» **Exercise brief**:
Copy out the data below word for word, leaving out the pictures.

» **Data shown**:

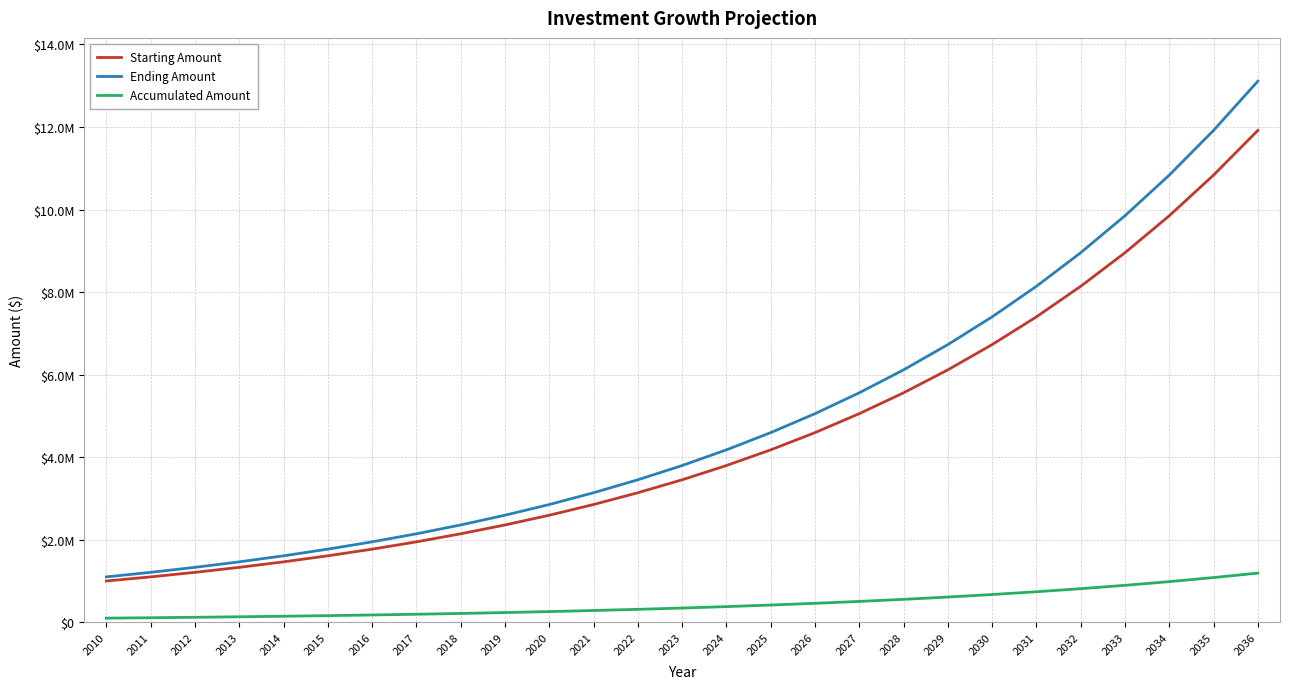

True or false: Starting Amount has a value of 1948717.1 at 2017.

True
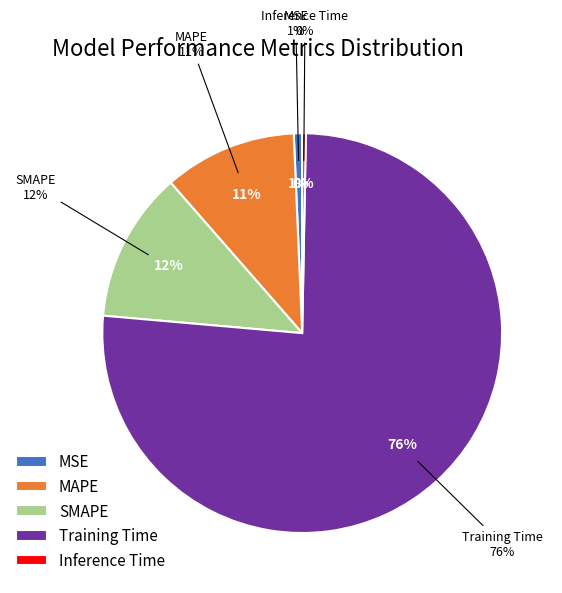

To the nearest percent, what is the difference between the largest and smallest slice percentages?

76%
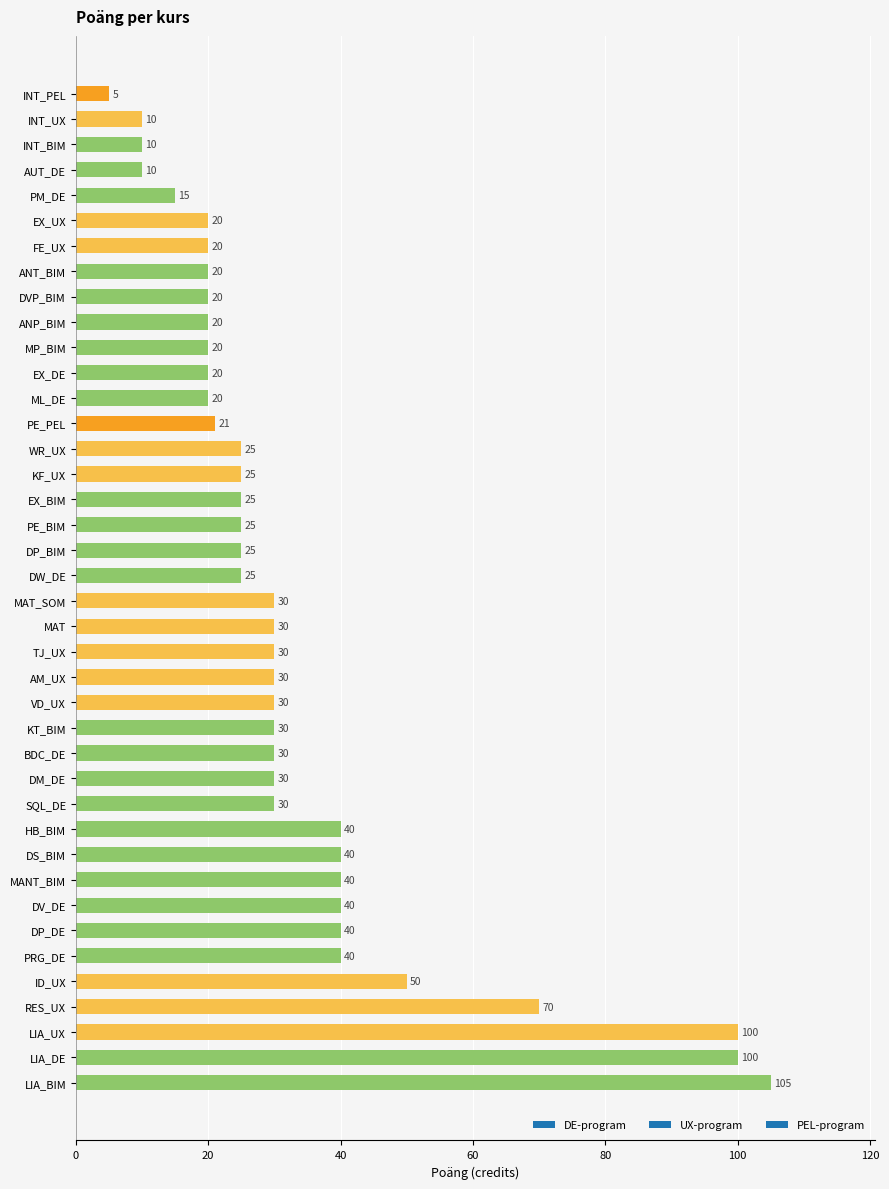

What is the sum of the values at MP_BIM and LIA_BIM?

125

» **Answer space**:
True or false: Starting Amount has a value of 1948717.1 at 2017.

True

To the nearest percent, what is the difference between the largest and smallest slice percentages?

76%

What is the sum of the values at MP_BIM and LIA_BIM?

125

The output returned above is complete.